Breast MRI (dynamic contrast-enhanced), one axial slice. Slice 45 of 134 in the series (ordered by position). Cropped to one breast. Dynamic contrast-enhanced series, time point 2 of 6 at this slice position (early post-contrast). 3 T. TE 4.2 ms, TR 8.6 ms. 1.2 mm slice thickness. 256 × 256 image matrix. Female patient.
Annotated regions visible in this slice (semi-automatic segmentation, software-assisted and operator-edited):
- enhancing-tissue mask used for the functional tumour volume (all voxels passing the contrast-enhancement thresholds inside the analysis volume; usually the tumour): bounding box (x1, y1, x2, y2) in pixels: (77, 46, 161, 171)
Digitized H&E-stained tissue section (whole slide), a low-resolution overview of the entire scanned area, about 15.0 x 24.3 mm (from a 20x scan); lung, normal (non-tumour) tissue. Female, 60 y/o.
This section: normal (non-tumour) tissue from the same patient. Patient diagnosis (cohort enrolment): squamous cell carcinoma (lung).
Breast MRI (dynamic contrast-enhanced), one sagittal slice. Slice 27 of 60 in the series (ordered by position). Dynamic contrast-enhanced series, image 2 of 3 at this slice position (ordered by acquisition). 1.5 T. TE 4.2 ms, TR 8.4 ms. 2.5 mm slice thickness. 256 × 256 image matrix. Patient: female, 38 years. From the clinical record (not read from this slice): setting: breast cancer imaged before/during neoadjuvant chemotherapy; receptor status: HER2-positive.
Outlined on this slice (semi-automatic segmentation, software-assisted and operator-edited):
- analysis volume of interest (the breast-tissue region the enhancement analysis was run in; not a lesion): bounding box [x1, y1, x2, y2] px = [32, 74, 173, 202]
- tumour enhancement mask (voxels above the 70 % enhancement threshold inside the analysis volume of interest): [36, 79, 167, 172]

________________________________________

=== What needs to be done ===
Starting with the first line of the listing above, copy each line exactly until you have copied the line containing "Annotated regions visible". Stop there.

=== Output of the exercise ===
Breast MRI (dynamic contrast-enhanced), one axial slice. Slice 45 of 134 in the series (ordered by position). Cropped to one breast. Dynamic contrast-enhanced series, time point 2 of 6 at this slice position (early post-contrast). 3 T. TE 4.2 ms, TR 8.6 ms. 1.2 mm slice thickness. 256 × 256 image matrix. Female patient.
Annotated regions visible in this slice (semi-automatic segmentation, software-assisted and operator-edited):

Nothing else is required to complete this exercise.